I
was unsure of this book when I first started it. It was full of words
that you wouldn't know unless you grew up with a hobby of reading the
dictionary in your spare time. He eventually does overcome this and
stop using words that the common reader will not understand.
I
wondered why it was stressed that his father had become a lawyer was.
It was never actually touched upon besides in references to his
father's past as a lawyer. Before Henry L. Aster became the reclusive
writer that he was, he was a lawyer for a little firm in Old Buckram.

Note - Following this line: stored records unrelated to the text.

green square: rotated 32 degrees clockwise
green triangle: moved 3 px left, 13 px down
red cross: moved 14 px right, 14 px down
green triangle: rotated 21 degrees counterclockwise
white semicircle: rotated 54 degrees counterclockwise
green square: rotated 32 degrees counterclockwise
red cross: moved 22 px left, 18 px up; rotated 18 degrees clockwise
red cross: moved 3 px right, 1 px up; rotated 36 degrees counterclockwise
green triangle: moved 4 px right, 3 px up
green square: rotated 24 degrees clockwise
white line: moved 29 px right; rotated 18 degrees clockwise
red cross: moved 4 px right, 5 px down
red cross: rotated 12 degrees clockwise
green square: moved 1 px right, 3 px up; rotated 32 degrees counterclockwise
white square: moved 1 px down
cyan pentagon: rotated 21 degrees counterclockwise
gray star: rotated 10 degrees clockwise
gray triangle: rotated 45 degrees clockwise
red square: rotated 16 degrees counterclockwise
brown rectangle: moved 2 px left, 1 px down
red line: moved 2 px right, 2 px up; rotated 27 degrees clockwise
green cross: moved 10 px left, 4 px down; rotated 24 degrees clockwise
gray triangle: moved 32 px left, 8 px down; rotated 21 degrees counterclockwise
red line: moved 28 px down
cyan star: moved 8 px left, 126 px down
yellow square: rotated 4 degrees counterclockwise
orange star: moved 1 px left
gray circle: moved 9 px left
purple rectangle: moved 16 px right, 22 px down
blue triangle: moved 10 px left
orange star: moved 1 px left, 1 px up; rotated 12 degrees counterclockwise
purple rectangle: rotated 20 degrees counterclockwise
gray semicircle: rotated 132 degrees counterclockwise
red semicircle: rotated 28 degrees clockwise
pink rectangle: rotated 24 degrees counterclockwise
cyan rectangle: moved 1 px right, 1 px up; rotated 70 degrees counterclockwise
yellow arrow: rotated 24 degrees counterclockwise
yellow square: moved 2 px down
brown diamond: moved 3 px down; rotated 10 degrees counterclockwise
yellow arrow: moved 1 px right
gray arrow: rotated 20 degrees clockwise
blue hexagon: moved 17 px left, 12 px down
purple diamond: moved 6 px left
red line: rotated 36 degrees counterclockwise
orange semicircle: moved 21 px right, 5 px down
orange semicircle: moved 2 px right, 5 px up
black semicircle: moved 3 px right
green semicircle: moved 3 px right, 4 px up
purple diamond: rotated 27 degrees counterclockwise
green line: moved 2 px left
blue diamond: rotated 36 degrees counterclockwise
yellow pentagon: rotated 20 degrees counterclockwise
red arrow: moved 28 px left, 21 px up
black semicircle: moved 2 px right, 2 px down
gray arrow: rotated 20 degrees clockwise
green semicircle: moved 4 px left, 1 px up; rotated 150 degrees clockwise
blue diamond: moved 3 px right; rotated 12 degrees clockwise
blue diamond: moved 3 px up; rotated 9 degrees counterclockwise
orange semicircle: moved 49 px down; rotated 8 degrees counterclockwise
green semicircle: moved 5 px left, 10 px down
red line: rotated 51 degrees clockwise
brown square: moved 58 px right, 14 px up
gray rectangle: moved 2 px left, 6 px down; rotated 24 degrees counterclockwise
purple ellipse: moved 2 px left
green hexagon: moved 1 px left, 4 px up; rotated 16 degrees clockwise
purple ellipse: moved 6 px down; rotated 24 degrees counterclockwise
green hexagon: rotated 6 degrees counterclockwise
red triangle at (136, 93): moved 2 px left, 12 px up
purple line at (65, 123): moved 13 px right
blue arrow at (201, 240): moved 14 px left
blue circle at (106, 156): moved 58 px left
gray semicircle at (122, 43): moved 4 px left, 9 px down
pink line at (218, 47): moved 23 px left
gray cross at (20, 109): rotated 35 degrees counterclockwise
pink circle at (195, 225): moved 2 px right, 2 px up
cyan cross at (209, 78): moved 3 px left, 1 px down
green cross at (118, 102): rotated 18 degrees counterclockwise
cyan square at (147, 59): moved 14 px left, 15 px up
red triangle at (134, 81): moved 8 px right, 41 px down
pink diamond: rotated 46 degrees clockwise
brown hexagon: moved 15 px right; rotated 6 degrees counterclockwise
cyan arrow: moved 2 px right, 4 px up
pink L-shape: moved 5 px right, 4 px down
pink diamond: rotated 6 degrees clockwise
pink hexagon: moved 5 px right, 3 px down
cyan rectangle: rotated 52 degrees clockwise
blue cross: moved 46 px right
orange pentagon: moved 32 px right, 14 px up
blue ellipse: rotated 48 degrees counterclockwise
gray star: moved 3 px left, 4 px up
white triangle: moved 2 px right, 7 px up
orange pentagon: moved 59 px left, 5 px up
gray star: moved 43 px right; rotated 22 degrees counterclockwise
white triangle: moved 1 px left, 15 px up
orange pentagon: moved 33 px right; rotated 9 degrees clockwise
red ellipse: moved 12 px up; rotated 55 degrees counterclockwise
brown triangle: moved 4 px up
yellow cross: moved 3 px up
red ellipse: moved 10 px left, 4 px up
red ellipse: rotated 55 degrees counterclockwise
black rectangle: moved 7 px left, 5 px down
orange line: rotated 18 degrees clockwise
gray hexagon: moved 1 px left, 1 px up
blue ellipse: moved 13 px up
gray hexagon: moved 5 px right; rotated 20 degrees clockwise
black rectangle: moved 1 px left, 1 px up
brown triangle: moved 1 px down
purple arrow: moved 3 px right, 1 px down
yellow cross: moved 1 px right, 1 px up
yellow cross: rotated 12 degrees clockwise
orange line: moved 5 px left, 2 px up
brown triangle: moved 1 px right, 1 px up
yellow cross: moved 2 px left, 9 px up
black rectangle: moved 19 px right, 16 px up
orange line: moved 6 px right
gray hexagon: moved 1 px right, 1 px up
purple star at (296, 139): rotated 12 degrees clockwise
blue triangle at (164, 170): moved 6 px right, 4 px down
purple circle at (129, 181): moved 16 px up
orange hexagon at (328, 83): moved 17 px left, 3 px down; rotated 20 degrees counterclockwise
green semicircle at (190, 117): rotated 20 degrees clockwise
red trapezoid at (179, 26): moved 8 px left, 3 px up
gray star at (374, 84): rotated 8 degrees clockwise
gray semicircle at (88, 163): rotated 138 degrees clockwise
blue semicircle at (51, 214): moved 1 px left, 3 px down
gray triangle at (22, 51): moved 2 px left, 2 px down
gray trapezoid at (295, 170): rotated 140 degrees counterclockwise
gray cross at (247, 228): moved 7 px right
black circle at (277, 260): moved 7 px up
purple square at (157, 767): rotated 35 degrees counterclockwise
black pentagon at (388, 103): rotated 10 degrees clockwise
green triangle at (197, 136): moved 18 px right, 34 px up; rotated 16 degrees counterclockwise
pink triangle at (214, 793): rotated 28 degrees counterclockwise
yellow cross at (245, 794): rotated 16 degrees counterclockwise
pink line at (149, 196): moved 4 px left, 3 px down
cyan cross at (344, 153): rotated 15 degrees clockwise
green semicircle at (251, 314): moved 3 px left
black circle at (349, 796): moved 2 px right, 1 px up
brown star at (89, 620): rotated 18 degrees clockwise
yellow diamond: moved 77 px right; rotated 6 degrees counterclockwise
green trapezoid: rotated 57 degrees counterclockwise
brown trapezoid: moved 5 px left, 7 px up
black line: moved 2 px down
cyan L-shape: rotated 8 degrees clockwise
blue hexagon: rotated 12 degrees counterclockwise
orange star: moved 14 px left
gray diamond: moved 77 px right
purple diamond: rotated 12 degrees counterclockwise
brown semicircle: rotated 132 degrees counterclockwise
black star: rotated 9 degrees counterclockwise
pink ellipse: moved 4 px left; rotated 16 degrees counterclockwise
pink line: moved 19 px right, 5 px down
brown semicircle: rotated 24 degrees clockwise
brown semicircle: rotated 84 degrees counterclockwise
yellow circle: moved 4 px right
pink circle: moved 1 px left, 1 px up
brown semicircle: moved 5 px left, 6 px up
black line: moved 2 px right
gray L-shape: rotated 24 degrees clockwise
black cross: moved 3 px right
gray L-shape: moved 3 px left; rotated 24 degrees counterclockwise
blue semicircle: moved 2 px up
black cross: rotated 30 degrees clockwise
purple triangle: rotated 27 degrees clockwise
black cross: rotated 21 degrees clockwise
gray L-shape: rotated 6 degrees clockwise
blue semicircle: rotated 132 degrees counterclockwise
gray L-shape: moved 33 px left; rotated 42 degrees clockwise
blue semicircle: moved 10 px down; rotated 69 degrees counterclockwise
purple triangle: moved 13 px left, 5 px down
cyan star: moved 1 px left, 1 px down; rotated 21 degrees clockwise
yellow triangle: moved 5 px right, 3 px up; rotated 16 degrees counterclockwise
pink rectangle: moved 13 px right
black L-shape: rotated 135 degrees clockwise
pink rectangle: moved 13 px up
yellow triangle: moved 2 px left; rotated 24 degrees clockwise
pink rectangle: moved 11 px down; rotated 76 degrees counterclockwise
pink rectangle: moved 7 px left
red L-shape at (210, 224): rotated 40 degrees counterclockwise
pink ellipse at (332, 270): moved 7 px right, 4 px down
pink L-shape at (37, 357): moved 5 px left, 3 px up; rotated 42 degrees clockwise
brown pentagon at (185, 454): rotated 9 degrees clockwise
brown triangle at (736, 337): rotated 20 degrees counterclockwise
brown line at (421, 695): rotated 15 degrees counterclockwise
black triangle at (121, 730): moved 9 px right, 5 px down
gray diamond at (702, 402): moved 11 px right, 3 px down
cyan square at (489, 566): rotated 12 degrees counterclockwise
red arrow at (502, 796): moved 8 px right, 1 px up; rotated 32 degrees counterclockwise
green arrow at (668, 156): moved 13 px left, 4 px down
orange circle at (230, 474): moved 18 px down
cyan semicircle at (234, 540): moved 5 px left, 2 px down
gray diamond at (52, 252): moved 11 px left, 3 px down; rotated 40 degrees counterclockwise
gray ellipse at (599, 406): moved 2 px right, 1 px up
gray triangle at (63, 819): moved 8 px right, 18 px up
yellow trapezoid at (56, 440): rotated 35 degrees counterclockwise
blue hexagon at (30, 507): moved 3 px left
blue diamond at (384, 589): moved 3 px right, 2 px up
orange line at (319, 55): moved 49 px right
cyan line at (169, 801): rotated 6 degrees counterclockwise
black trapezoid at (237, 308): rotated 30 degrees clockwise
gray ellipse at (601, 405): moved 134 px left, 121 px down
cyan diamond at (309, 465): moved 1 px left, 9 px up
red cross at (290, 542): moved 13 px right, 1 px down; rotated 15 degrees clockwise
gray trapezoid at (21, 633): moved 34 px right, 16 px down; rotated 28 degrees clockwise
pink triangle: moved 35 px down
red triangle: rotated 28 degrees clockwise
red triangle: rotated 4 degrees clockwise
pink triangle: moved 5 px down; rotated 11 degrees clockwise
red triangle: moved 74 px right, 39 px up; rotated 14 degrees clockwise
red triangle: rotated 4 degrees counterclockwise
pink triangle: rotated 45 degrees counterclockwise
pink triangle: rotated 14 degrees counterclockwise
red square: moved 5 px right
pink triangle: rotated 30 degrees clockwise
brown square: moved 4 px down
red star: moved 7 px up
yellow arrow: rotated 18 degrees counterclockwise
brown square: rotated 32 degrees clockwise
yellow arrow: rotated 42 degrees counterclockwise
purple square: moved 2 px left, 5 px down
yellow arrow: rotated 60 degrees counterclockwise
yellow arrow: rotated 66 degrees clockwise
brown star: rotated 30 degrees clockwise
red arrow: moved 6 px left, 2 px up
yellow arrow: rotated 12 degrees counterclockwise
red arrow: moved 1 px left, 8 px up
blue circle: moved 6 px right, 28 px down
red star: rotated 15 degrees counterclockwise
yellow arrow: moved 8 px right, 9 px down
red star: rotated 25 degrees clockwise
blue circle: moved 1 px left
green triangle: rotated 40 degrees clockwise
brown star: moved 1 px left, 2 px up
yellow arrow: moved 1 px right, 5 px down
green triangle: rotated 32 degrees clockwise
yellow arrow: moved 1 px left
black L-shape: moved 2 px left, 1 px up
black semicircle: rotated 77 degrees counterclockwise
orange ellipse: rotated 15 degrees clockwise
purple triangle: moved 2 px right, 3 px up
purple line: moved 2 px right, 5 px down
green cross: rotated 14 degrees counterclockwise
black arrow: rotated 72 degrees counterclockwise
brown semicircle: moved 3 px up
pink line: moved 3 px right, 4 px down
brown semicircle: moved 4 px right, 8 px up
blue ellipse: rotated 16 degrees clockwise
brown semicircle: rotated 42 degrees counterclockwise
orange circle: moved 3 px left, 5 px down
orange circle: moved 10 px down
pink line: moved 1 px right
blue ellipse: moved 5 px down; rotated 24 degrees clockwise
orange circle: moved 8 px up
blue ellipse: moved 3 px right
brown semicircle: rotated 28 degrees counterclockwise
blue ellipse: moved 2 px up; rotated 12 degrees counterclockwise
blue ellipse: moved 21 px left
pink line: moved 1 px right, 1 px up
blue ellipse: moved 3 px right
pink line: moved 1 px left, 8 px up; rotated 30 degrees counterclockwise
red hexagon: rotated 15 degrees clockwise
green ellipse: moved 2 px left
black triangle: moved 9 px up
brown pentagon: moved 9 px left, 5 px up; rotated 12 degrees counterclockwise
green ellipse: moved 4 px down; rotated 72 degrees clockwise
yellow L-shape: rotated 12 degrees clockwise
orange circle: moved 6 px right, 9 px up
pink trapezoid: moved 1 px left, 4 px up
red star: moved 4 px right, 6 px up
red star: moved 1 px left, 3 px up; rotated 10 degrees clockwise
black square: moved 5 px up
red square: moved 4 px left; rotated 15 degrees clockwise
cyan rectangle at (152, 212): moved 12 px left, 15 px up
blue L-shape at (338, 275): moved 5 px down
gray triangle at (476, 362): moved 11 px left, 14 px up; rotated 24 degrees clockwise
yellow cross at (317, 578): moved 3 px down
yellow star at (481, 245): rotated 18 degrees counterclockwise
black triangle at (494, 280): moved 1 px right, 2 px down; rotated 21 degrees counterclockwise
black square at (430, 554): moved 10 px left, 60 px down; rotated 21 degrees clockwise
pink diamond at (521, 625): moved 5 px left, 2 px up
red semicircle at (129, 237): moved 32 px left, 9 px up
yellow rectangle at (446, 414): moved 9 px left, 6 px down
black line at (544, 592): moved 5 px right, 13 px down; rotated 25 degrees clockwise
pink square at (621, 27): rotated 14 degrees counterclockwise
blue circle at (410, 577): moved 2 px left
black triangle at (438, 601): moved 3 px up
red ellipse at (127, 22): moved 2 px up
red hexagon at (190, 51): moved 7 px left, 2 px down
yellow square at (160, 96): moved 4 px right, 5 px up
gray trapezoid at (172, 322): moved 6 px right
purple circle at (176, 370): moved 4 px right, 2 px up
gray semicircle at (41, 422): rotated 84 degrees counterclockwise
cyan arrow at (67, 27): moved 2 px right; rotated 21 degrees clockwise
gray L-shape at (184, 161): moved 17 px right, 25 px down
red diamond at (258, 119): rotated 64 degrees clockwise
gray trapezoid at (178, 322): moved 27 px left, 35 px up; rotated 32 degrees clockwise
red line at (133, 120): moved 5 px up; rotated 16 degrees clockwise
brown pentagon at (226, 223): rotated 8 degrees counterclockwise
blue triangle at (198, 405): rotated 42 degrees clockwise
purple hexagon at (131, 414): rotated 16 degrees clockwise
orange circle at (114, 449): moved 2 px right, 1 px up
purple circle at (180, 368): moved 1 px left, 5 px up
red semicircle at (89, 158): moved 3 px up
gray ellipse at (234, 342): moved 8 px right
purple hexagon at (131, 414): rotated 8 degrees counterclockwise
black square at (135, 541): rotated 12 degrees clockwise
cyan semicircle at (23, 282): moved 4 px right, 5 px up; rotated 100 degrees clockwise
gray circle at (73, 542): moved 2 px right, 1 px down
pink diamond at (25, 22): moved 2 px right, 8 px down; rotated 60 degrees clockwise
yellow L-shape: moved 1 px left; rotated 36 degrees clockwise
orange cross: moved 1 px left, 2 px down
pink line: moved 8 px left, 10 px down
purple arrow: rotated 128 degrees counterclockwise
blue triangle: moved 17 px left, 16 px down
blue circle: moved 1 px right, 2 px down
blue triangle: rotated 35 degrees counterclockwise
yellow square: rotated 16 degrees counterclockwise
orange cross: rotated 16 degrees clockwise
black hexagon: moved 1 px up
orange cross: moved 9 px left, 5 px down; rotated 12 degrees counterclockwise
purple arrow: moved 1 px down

I didn't know why it was important.
The
story was rather irrelevant almost until about 200 pages in. It was
mostly random description that seemed to have very little to do with
anything else. Once it got to the part where the father actually
vanished from their lives, it picked up.
Henry,
named after his father, spent years reading in his father's study.
They would periodically go on adventures up in the woods before the
death of his grandmother and his father's subsequent isolation and
further alcohol abuse. One day their father just left. There was no
proper explanation for it and they didn't know where he had gone. Not
long after that, Henry left for college.
He
went in for music then when he graduated, he went to law school. This
decision paralleled one made nearly twenty years earlier by his
father, who had first gone to college for something else and ended up
as a lawyer. Much like his father before him, Henry even ended up
working at the same law office.
I
enjoyed the story. The way Phillip Lewis told it as though it were
happening in real time and then in the past at the same time was a
nice way to do it. I also liked the inclusion of
Story's...well...story, as part of the narrative instead of a huge
block of italics very good. It's definitely not clear what happened
to his father. I think I guessed it back when we were introduced to
his second sister. The story between Henry and Story was very near
what happened with his parents. I just wish that we were told what
actually happened to Henry, Story, and Threnody.
I
rated this story a 5/5 and I would probably re-read it. I've already
suggested friends to read it. I received this book from Blogging for Books in return for an honest review.